Step 3: Preparation of (S)-methyl 4-(1-(5-bromopyrimidin-2-yloxy)pentyl)benzoate

(S)-methyl 4-(1-(5-bromopyrimidin-2-yloxy) using a method similar to Step 2 of Preparation Example 1, except that the compound obtained in Step 2 was used as a starting material. ) Pentyl) benzoate was prepared.

Step 4: Preparation of (S)-4-(1-(5-bromopyrimidin-2-yloxy)pentyl)benzoic acid

(S)-4-(1-(5-bromopyrimidin-2-yloxy) using a method similar to Step 3 of Preparation Example 1, except that the compound obtained in Step 3 was used as a starting material. Pentyl)benzoic acid was prepared.

Step 5: Preparation of (S)-ethyl 3-(4-(1-(5-bromopyrimidin-2-yloxy)pentyl)benzamido)propanoate

(S)-ethyl 3-(4-(1-(5-bromopyrimidine-2) using a method similar to Step 4 of Preparation Example 1, except that the compound obtained in Step 4 was used as a starting material. -Iloxy)pentyl)benzamido)propanoate was prepared.

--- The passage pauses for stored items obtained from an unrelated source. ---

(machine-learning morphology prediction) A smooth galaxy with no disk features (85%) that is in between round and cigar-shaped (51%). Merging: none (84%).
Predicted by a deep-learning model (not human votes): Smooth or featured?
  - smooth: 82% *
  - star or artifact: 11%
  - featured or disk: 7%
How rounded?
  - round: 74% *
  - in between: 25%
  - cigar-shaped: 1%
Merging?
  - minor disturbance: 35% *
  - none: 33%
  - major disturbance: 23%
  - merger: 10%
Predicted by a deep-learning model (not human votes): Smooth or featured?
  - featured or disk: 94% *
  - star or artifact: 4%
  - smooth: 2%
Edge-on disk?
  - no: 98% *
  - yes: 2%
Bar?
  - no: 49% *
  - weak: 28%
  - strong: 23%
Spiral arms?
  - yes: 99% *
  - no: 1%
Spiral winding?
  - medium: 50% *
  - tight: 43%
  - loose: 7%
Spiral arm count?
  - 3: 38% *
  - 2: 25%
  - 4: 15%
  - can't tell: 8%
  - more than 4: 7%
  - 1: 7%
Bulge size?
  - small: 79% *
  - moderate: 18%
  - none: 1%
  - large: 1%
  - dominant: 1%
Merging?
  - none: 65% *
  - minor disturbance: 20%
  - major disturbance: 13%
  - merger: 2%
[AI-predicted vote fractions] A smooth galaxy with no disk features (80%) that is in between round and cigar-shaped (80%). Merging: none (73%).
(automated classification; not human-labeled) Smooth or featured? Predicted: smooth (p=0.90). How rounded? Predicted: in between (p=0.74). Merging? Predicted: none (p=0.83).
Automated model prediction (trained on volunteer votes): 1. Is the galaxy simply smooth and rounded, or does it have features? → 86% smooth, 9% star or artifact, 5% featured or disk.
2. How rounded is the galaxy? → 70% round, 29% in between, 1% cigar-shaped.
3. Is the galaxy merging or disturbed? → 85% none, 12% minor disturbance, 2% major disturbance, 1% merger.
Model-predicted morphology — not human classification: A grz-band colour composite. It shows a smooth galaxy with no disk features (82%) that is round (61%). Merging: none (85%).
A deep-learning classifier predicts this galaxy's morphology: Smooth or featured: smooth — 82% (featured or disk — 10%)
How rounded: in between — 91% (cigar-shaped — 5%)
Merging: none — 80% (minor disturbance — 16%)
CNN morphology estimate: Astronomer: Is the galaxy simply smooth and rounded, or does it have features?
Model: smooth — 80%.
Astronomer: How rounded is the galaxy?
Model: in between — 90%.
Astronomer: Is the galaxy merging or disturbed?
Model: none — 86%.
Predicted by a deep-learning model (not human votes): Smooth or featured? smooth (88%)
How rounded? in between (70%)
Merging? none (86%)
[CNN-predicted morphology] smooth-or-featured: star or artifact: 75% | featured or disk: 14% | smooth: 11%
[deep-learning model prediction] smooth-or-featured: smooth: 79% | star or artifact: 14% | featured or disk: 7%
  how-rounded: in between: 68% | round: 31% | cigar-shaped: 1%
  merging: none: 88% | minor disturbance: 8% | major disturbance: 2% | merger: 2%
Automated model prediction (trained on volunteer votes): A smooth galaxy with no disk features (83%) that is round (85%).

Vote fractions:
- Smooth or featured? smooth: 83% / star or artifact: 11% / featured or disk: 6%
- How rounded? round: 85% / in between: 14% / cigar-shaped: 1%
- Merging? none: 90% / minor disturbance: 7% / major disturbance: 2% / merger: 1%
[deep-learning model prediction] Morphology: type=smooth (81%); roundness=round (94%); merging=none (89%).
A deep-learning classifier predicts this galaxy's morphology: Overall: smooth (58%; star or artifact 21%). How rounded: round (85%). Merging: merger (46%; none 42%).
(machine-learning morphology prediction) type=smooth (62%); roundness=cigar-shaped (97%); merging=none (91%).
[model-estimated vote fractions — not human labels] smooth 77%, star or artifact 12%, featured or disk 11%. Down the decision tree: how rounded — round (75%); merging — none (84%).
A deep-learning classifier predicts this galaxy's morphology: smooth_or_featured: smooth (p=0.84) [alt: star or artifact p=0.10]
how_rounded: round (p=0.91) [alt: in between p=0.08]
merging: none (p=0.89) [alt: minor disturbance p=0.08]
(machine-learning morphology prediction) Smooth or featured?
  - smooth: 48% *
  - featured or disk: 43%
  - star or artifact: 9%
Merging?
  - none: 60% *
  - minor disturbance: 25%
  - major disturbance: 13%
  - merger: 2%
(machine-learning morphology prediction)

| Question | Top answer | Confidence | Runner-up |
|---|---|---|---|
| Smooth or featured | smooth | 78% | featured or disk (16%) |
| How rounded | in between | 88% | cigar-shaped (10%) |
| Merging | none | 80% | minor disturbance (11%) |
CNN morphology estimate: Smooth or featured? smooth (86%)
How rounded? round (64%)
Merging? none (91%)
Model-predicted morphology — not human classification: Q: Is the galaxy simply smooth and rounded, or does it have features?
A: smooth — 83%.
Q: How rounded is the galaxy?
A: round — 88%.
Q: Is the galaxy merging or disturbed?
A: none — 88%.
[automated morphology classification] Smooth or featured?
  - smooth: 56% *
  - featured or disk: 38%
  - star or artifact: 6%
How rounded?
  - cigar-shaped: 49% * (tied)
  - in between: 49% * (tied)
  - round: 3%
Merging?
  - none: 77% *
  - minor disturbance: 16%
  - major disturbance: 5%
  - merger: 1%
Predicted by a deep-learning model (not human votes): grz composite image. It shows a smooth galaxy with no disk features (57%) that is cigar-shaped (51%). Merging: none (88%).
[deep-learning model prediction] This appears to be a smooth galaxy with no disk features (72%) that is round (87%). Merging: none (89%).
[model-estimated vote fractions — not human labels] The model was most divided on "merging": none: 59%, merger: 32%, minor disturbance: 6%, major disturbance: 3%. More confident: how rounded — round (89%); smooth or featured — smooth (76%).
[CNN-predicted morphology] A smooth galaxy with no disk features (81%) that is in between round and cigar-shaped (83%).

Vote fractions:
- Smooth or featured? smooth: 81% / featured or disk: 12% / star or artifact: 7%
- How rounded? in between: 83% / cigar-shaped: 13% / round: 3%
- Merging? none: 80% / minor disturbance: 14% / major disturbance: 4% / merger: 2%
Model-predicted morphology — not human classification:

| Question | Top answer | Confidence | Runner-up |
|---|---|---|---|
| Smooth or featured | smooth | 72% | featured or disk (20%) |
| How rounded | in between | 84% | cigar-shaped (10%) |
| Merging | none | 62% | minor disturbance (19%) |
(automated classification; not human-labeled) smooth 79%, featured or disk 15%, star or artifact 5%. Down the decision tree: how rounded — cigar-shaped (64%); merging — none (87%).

<Preparation Example 3> Preparation of (R)-ethyl 3-(4-(1-(5-bromopyrimidin-2-yloxy)pentyl)benzamido)propanoate

Step 1: Preparation of (S)-methyl 4-(1-hydroxypentyl)benzoate

Using the compound obtained in step 1 of Preparation Example 2 (400 mg, 1.82 mmol) as a starting material, ( R) -Me-CBS catalyst (50.0 mg, 0.182 mmol), BH ₃ -THF complex (2.72 ml, 2.72 mmol) and dry THF (9 ml) were used to react at 0° C. for 12 hours. Extracted with ethyl ester (300 ml), dried over anhydrous magnesium sulfate, filtered, and concentrated under reduced pressure to obtain the title compound (316 mg, yield: 78%) as a white solid by column chromatography.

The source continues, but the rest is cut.